E quando si dice tutti, si intende proprio tutti, dalla propria famiglia al proprio datore di lavoro. Chi riceve l’alert infatti, risulterebbe a tutti gli effetti “contatto stretto” di un positivo al Coronavirus, ovvero un soggetto che deve essere messo in quarantena e che può essere chiamato a rispondere qualora abbia ignorato l’alert.
Se a questo obbligo di fatto seguisse una immediata risposta dello Stato in termini di tampone l’app avrebbe un senso, ma se questo non avvenisse, e magari l’allertato non venisse contattato o non venisse preso in carico dal sistema sanitario, allora sarebbe un vero problema anche perché, per come è strutturata oggi Immuni, il sistema sanitario non è in grado di conoscere i contatti stretti avvenuti tramite l’app, diversamente dal mondo fisico.
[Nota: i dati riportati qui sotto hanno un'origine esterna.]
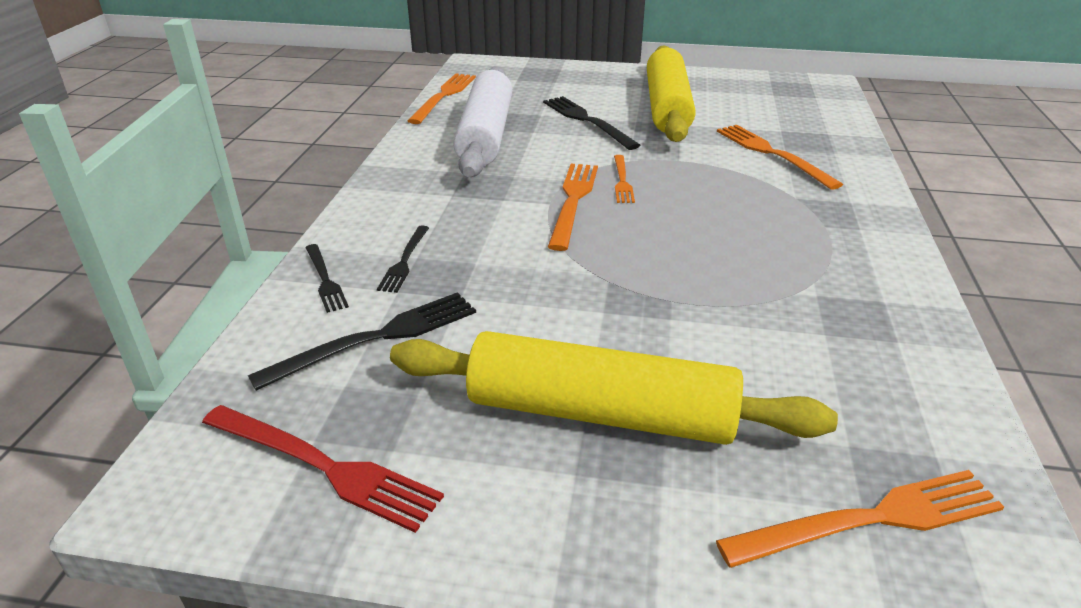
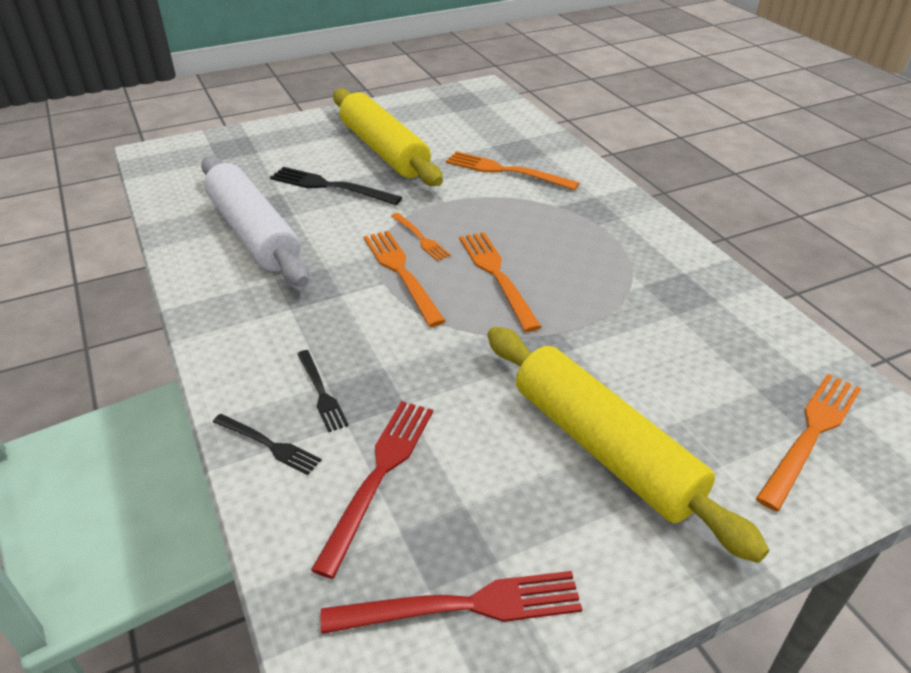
camera: 35 degrees left, 5 degrees up
(376, 339) = (379, 476): black fork -> red fork
(444, 96) = (163, 202): orange fork -> orange fork (497, 276)
(600, 413) = (603, 448): yellow rolling pin -> yellow rolling pin turned 75 degrees clockwise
Inoltre, secondo quanto emerso da una ricerca di Telegraph, se il tampone non viene effettuato nelle 48 ore dall’alert può accadere che il soggetto allertato attraverso l’app si trasformi in un “falso negativo”, ovvero un soggetto in grado di infettare inconsapevolmente qualcun altro.
Dunque c'è ben poco da stupirsi se l'App non viene scaricata dalla maggioranza degli italiani: "Immuni" sarebbe dovuta probabilmente essere stata adottata come integrazione al sistema sanitario a disposizione dei medici per tracciare gli infetti, partendo dai dati di prevenzione e cura per giungere ad una presa in carico porta a porta dei soggetti a rischio da parte dello Stato!